- Directed by: Ajax Phillips, Daniel Joseph Watkins
- Based on: Freak Power: Hunter S. Thompson's Campaign for Sheriff by Daniel Joseph Watkins
- Produced by: Mimi Polk Gitlin Ajax Phillips Angus Wall Daniel Joseph Watkins
- Release date: October 23, 2020;
- Running time: 94 minutes
- Country: United States
- Language: English

= Freak Power: The Ballot or the Bomb =

Freak Power: The Ballot or the Bomb is a 2020 American documentary film directed by Ajax Phillips and Daniel Joseph Watkins, based on the book Freak Power: Hunter S. Thompson's Campaign for Sheriff written by Watkins. The film follows journalist Hunter S. Thompson and his 1970 campaign for sheriff of Pitkin County, Colorado, against the incumbent sheriff Carol Whitmire, whose crackdown on marijuana and loitering aimed to incarcerate and intimidate young hippies, or "freaks", into leaving the area. Thompson created and ran under the third party "Freak Power" ticket, with the strategy of registering hundreds of young voters who had never before participated in the democratic process.

Thompson famously wrote about his campaign and the concept of Freak Power in The Battle of Aspen, his first article for Rolling Stone Magazine.

Due to the COVID-19 pandemic, the documentary could not pursue the traditional film festival circuit and instead was released digitally in the United States on October 23, 2020.

==Synopsis==
Amidst a backdrop of Nixon-era America, marked by riots, protests, and the war in Vietnam, young journalist Hunter S. Thompson visits the 1968 Democratic National Convention and experiences firsthand the brutality of the Chicago Police Department against protestors, "radicalizing" his political outlook against authoritative uses of force. Thompson realizes the best way to change the system is from the inside out, and begins to organize his campaign for sheriff where his residence is located in Aspen, Colorado.

As Hunter's campaign gains momentum, the incumbent sheriff's supporters begin to use underhanded tactics to malign Hunter and undermine the campaign's credibility. Journalists and news stations from across the US descend on Aspen adding to the tension and antipathy in town in the days leading up to the election. When Hunter starts getting death threats that even the Colorado Bureau of Investigation (CBI) agrees are credible, the fear and paranoia in the campaign spikes, and Hunter and some of his supporters become convinced that someone may try to assassinate him. Hunter's campaign team sets up a nightly armed patrol at his house and vacate their headquarters, which Hunter believes have been bugged.

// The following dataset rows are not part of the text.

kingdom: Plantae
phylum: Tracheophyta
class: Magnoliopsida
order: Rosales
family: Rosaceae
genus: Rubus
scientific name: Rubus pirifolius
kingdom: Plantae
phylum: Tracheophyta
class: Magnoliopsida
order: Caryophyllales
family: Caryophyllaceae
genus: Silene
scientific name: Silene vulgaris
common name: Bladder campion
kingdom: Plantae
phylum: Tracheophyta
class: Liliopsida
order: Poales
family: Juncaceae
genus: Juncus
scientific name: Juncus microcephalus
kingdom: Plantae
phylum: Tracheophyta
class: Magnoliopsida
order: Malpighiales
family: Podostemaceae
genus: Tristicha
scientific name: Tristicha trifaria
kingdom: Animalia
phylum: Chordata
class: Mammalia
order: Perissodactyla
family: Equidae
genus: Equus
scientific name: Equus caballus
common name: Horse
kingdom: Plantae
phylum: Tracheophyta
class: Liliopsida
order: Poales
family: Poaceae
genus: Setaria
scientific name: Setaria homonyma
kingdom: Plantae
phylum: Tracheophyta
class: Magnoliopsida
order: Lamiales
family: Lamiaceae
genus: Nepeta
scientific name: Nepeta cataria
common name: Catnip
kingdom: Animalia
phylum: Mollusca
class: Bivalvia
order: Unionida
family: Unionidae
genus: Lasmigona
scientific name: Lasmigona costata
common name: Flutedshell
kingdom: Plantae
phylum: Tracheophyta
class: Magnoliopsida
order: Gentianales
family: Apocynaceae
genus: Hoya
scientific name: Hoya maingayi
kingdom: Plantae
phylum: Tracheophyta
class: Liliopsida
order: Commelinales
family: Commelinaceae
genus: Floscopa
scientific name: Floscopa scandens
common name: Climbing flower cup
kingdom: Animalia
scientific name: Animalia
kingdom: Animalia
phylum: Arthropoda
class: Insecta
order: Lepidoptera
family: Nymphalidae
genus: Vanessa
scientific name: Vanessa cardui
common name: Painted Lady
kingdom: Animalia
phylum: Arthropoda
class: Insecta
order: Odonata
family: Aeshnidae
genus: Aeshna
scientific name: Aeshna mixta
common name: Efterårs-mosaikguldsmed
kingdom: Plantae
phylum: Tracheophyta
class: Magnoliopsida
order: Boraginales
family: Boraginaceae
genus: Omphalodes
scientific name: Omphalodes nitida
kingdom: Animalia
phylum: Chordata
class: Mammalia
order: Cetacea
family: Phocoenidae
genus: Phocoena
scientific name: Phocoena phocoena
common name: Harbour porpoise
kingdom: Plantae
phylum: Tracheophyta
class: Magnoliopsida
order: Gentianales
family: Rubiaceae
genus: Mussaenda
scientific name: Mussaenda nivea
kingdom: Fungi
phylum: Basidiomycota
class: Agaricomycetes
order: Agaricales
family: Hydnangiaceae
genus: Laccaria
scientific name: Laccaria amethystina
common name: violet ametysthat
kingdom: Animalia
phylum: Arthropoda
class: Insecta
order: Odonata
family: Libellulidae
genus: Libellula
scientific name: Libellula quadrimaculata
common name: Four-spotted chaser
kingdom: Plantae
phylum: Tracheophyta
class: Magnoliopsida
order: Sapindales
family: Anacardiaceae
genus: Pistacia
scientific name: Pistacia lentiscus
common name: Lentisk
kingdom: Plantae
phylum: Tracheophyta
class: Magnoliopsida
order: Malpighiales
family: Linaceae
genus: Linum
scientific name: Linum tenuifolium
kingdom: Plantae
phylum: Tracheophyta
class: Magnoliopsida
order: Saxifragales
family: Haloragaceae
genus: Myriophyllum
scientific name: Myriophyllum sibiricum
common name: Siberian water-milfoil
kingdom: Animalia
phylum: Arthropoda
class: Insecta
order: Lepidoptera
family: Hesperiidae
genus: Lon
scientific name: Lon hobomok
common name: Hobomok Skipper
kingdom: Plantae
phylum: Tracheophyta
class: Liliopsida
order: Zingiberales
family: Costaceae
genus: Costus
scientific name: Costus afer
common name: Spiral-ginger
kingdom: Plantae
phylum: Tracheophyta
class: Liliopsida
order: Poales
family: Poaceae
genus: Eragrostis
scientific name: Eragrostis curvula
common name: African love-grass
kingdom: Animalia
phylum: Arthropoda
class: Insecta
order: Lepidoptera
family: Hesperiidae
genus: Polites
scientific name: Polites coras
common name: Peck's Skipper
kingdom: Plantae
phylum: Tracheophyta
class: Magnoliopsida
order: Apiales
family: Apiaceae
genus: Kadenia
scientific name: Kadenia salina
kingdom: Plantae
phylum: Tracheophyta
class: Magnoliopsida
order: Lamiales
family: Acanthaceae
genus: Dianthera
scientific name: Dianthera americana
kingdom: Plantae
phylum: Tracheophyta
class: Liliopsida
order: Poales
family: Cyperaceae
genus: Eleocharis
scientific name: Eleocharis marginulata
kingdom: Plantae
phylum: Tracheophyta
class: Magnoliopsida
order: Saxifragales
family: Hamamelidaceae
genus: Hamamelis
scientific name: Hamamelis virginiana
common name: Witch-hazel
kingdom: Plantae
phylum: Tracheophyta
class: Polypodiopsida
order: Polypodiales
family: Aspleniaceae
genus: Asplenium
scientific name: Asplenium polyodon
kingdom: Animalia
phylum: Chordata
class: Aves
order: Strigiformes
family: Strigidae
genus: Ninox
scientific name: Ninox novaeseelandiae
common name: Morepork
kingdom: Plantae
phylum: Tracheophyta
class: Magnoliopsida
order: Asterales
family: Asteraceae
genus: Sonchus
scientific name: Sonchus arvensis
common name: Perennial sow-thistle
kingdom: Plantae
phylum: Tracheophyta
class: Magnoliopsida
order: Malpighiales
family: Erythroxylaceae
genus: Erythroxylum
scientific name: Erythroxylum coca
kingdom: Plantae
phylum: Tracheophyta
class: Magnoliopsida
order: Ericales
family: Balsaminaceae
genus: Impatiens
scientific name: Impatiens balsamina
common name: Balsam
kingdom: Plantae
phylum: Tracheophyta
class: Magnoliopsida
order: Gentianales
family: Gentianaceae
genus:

On election night, Hunter loses by several hundred votes. Though he seems disheartened by his defeat and never runs for public office again, the tide is turning in Aspen. By 1976, one of Hunter's likeminded friends becomes sheriff and Aspen's elected officials begin to reflect the population of one of the most liberal counties in Colorado, enacting many of the policies that Hunter had fought for.

==Production==
Two years after the release of the book, Travis Fulton, a friend of Watkins, found a reel of 16mm film in his barn that read "Hunter Thompson For Sheriff" on the label. They discovered it was never-before seen footage from the campaign shot by his brother, experimental filmmaker Robert Fulton III. The Fulton family searched their archives and found 40 more reels of footage from Thompson's campaign, five of which had never even been developed for nearly fifty years and had to be carefully processed in order to be salvaged. Watkins also pulled together a collection of 3000 photographs from the campaign by photographers David Hiser and Bob Kreuger.

The production team includes producer Mimi Polk Gitlin (Thelma and Louise, The Breadwinner) and Angus Wall (editor, The Girl With the Dragon Tattoo, The Social Network). The film is edited by Will Znidaric (Winter on Fire), with music by two-time Academy Award-winning composer Gustavo Santaolalla (Brokeback Mountain, Babel) and an original song, "Valley of Last Resort", performed by Gary Clark Jr. and Santaolalla, music by Santaolalla and Gary Clark Jr. with lyrics by Paul Williams.

==Release==
An Aspen Times article about the documentary stated the film "will be released to video-on-demand services beginning on Oct. 23".